For me Woyrsch's music has a certain post-Brahmsian reserve about it; certainly Symphony No.2 of 1912-13 has nothing of the impetuous sweep of Volbach's 1st of 1909.
The first printed edition of Felix Woyrsch's Symphony No. 6 "Sinfonia sacra" is now available:
https://www.albismusic.de/notenshop/orchestermusik/6.-symphonie-op.77/
Albis Music has published the first editions of Woyrsch's Symphony No. 4 and his Violin Concerto before.
Albis Music had a synthetic version (NotePerformer) of this work up on their YouTube channel for a while, but it seems to have been taken down since, unfortunately.

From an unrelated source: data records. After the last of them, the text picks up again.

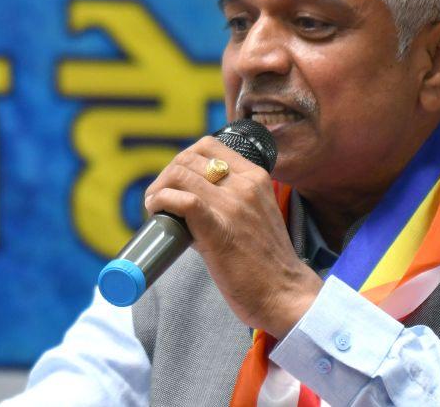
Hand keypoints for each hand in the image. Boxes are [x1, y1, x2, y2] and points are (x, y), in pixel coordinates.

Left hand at [145, 137, 322, 338]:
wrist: (285, 294)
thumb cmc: (268, 264)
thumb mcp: (257, 215)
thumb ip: (233, 202)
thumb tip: (190, 202)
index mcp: (256, 178)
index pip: (210, 146)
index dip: (184, 159)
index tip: (176, 180)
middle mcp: (245, 185)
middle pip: (189, 158)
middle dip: (167, 174)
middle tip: (159, 197)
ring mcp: (232, 205)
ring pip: (180, 174)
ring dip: (158, 189)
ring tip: (154, 207)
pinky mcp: (218, 229)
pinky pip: (182, 200)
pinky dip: (161, 202)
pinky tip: (156, 213)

The first movement of the Violin Concerto (or Skaldische Rapsodie) is still there (https://www.youtube.com/watch?v=2qW6GxHP2VE), however (if you can withstand NotePerformer's less-than-stellar rendering of the solo violin), as is Woyrsch's Sanctus, Op. 73, a work for chorus and orchestra roughly contemporary with the Sixth Symphony and written in the last years of the composer's long life.
The symphony and Sanctus continue the trend already visible in the D major Fifth Symphony towards more compact forms: the symphony lasts just under twenty minutes in the synthetic version, and Sanctus takes just over five, but both are rich, expressive works. I'm looking forward to a performance.
Does anyone know whether the early B flat symphony of 1884 has been preserved somewhere?